TASK DATA:
# # #
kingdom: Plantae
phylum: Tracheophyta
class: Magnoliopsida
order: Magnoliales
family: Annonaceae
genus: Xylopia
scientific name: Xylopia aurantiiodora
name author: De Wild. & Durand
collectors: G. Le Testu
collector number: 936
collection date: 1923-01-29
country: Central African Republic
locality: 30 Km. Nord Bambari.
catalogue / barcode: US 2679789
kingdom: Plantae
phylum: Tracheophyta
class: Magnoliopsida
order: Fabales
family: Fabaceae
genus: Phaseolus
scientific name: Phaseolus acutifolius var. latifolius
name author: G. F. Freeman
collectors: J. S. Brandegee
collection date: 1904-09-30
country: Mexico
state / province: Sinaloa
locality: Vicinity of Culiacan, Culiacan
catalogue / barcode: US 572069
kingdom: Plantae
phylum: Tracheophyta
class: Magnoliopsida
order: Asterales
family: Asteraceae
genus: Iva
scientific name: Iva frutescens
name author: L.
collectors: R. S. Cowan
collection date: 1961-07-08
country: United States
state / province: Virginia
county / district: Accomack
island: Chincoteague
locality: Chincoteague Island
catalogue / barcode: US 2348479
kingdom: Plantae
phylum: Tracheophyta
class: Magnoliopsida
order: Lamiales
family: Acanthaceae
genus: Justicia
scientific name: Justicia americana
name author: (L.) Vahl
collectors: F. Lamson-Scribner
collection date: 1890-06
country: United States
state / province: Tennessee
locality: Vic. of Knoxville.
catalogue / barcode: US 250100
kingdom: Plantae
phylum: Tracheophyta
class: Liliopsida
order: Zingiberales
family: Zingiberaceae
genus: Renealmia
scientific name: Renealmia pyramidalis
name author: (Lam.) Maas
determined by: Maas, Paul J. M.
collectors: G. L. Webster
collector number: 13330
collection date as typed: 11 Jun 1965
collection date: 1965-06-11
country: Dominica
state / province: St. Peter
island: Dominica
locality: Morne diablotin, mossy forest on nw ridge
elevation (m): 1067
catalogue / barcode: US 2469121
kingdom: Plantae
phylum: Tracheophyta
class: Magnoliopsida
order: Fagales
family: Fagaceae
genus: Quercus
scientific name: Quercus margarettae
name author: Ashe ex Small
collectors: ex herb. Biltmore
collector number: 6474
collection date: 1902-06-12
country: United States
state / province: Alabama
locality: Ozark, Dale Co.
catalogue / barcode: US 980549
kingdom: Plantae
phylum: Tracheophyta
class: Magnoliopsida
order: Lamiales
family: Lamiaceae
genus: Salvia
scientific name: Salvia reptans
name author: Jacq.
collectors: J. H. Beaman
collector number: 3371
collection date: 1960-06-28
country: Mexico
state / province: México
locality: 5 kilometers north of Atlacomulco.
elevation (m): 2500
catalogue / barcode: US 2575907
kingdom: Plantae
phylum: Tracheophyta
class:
# # #
GIVEN PROBLEM: Pick out each line of the items above that contains the string "family", matching its case exactly.

FINAL RESULT:
family: Annonaceae
family: Fabaceae
family: Asteraceae
family: Acanthaceae
family: Zingiberaceae
family: Fagaceae
family: Lamiaceae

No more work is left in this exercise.